Deep down, Aloha makes adventurous pop songs, and the 10 cuts on "Some Echoes," which clocks in just shy of 40 minutes, hint at the variety of influences at play. On one tune, you might be reminded of the psychedelic post-punk of bands like XTC, on another you may detect an affinity for '60s pop along the lines of the Beach Boys, and on yet another you'll realize why it makes sense that they've been compared in the past to singer-songwriters like Rufus Wainwright.

"We all appreciate jazz and instrumentally intense music," Cavallario said. "A lot of what we listen to is for education as much as enjoyment. We are definitely scavengers in that sense."

Over the years, Aloha has developed a reputation for improvisation, but Cavallario said that the songs in their live set are not going to stray the point where they are unrecognizable.

"We try to stay pretty faithful to the songs," he said. "A lot of the improvisation happens when we're going from one song from the next. There's definitely room for new things - you need to have some flexibility when you're playing the same songs night after night, otherwise we're going to get bored as shit."

For Aloha, putting together a tour is slightly more of a logistical challenge than it might be for a local act that scrapes up some dough, piles their gear into a van and hits the road. Cavallario, who often works for newspapers, lives in Rochester, N.Y. Bass player/co-founder Matthew Gengler, 31, lives in Cleveland and is pursuing a library degree. Drummer/keyboardist Cale Parks, 26, calls Cincinnati home when he's not recording or touring with indie giants Joan Of Arc and Cex. And keyboardist/marimba player/drummer T.J. Lipple, 28, lives in Arlington, Va., where he runs the recording studio Silver Sonya, along with Chad Clark of Beauty Pill.

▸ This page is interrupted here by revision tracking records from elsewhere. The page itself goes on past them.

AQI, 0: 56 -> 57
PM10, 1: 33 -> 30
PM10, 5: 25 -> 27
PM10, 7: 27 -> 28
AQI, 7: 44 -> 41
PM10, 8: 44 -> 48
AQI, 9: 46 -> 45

"It's hard to leave our lives and spouses behind," Cavallario said. "But when we get in the van, there is definitely a brotherhood that we've developed from playing together. The fact that we're focused on a goal this time, it feels like work, it feels like being productive.

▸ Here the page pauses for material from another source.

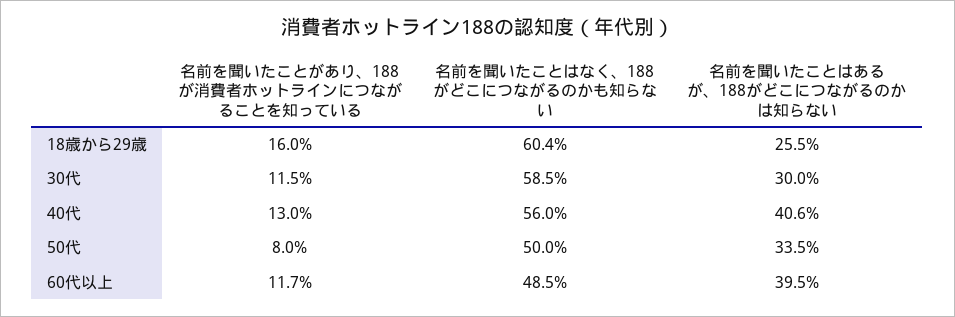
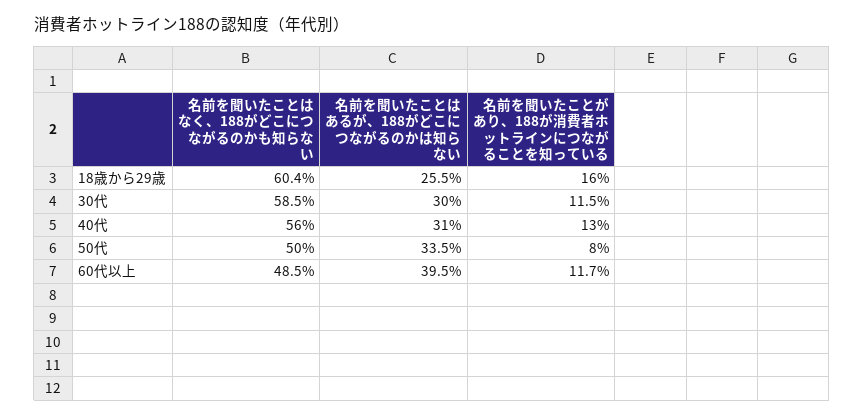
名前を聞いたことはあるが、188がどこにつながるのかは知らない, 40代: 40.6 -> 31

"I love to play live," Cavallario said when asked if he had a preference when it came to touring versus recording. "I am totally comfortable on stage. But it's sort of a fleeting thing. You play a show and then you move on. Recording is forever. The gravity of that is what gets me. Recording is where Aloha can really make our mark. It's a great feeling to make a record."